According to National Director Investments at CBRE, Mark Wizel, the Victorian Retail Investments team has sold eight properties with a value of nearly $270 million – the bulk of them in just two months - with campaigns currently underway likely to add an additional $200 million to that total.
 
``This is equal to the best start to the year the Victorian retail team has ever had, a situation which few would have dared to forecast given the headwinds facing the retail sector including low wages growth and significant rises in household costs – driving a generally conservative spending regime - and rising competition from online retailers.
 
``While online competition has not been a Y2K non-event, and the case is certainly not closed on any negative impact it may ultimately have, it’s fair to say it has led to some obvious positive spinoffs that have driven greater creativity in the management of some of our city’s most important retail assets.
 
``That includes some astute remixing of the retail offer with the recognition of the need to attract the public back into these centres. Indeed, one could quite easily argue that there has been some complacency in the sector that online retail competition has exposed and that may, ironically, underpin its survival,’’ Mr Wizel said.
 
He said Melbourne’s rapid population growth and forecasts of more to come was also a key factor behind the very strong sales results.  
 
Melbourne property baron, Colin De Lutis, who paid $61.65 million for Abacus Property Group’s The Village Bacchus Marsh Shopping Centre in April, said there remained opportunities at every stage of the market cycle.
 
``Let there be no doubt that some of the best investments ever made were those transacted during some of the toughest times in the market.
 
``Bacchus Marsh Village is a significant asset with exceptional growth potential in one of Australia’s fastest growing regional housing markets. It also offers substantial revenue upside through a tenancy remix which will reflect the market’s positive reaction to the potentially negative impact of online trading,’’ Mr De Lutis said.
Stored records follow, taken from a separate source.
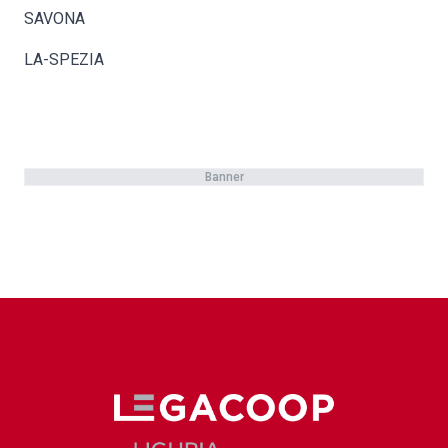
SAVONA
LA-SPEZIA
Banner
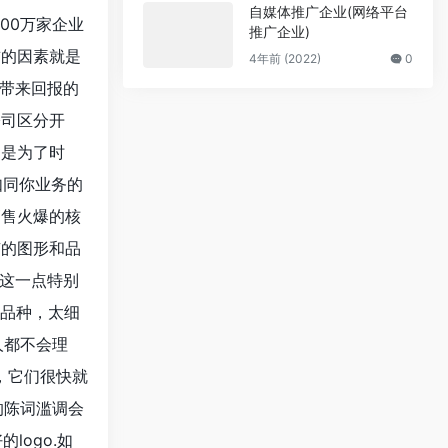
自媒体推广企业(网络平台
00万家企业
推广企业)
首的因素就是
4年前 (2022)
0
带来回报的
公司区分开
不是为了时
如同你业务的
销售火爆的核
有的图形和品
这一点特别
刷品种，太细
人都不会理
体，它们很快就
的陈词滥调会
logo.如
A significant property player in Melbourne with interests in apartments, offices, hotels, carparks, and industrial property, as well as several shopping centres, Mr De Lutis has plans to add value to the centre via a remix of tenancies with a focus on food, entertainment and services.
 
Retail sales (CBRE) 2018
 
Property Price Yield Purchaser Sale
Mornington Village SC
$39.39 million 5.26% Local Chinese investor May
Mordialloc Plaza SC $41million 4.39% Local Industry player May
Bellarine Village SC $36.5 million 5.8% Local investor May
Woolworths Hadfield $11.75 million 3.57% Local investor   May
Maroondah Village SC $18.8 million 4.6% Melbourne based Asian May
The Village Bacchus Marsh SC $61.65 million 7% Colin De Lutis April
Highlands SC $43 million under 5.4% Mainland Chinese April
Coles Clayton $17.1 million 2.57% Local private investor March
Coles Clayton $17.1 million 2.57% Local private investor March
 
State Director Retail Investments Justin Dowers said the intense competition for the eight properties, and several others which had sold this year, had also seen yields tighten beyond that which had been hitherto thought viable.
 
``Eighteen months ago yields for this retail asset class were heading into 6 to 6.5 per cent territory and the question was, how low can they go? Well they have now firmly settled on an average marginally above 5 percent. 
 
``What is happening is that buyers have latterly recognised that these centres sit on some of the most valuable land in their respective regions, land which, down the track, may provide enormous development upside as local governments seek to maximize city centre land use.
 
``The underlying value that these properties offer, therefore, adds significantly to the current income stream and so a relatively passive investment also has the potential to become a long term development option,’’ Mr Dowers said.
 
He said investors were also attracted to the centres’ non-discretionary focused tenancy profiles and their ability to perform long-term, irrespective of challenging economic conditions.